EXERCISE DETAILS - Everything from the line that holds "beige dog bed [295,488,434,572] -> none" to the end of the entries below should be printed again, word for word, and nothing more.
[[ PROVIDED RECORDS, beginning ]]
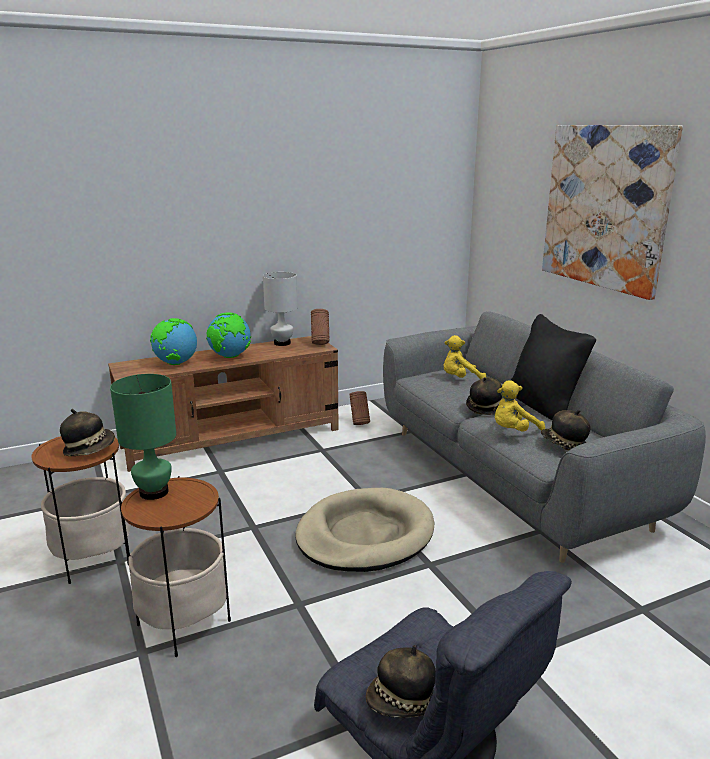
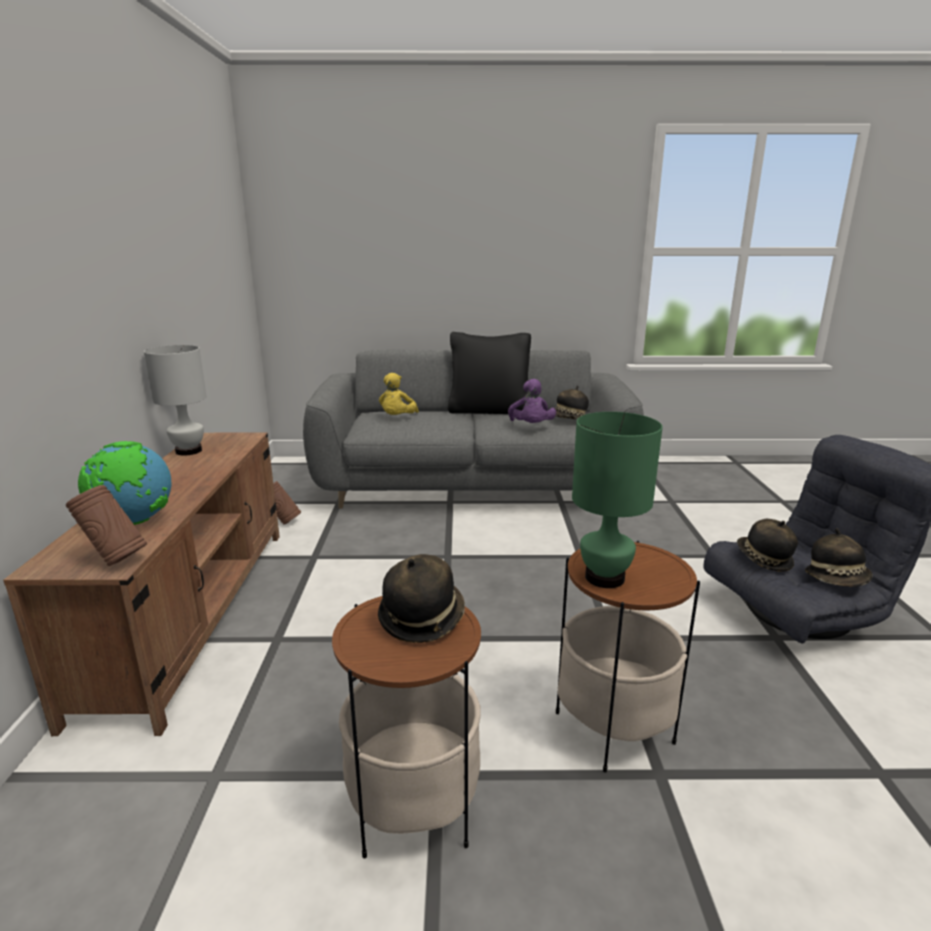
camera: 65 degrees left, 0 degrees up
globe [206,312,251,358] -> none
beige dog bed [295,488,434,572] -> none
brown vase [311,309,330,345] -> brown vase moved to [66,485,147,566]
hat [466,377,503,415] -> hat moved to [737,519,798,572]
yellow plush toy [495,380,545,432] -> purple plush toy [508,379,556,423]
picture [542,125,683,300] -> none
[[ PROVIDED RECORDS, end ]]
RESPONSE BELOW -
beige dog bed [295,488,434,572] -> none
brown vase [311,309,330,345] -> brown vase moved to [66,485,147,566]
hat [466,377,503,415] -> hat moved to [737,519,798,572]
yellow plush toy [495,380,545,432] -> purple plush toy [508,379,556,423]
picture [542,125,683,300] -> none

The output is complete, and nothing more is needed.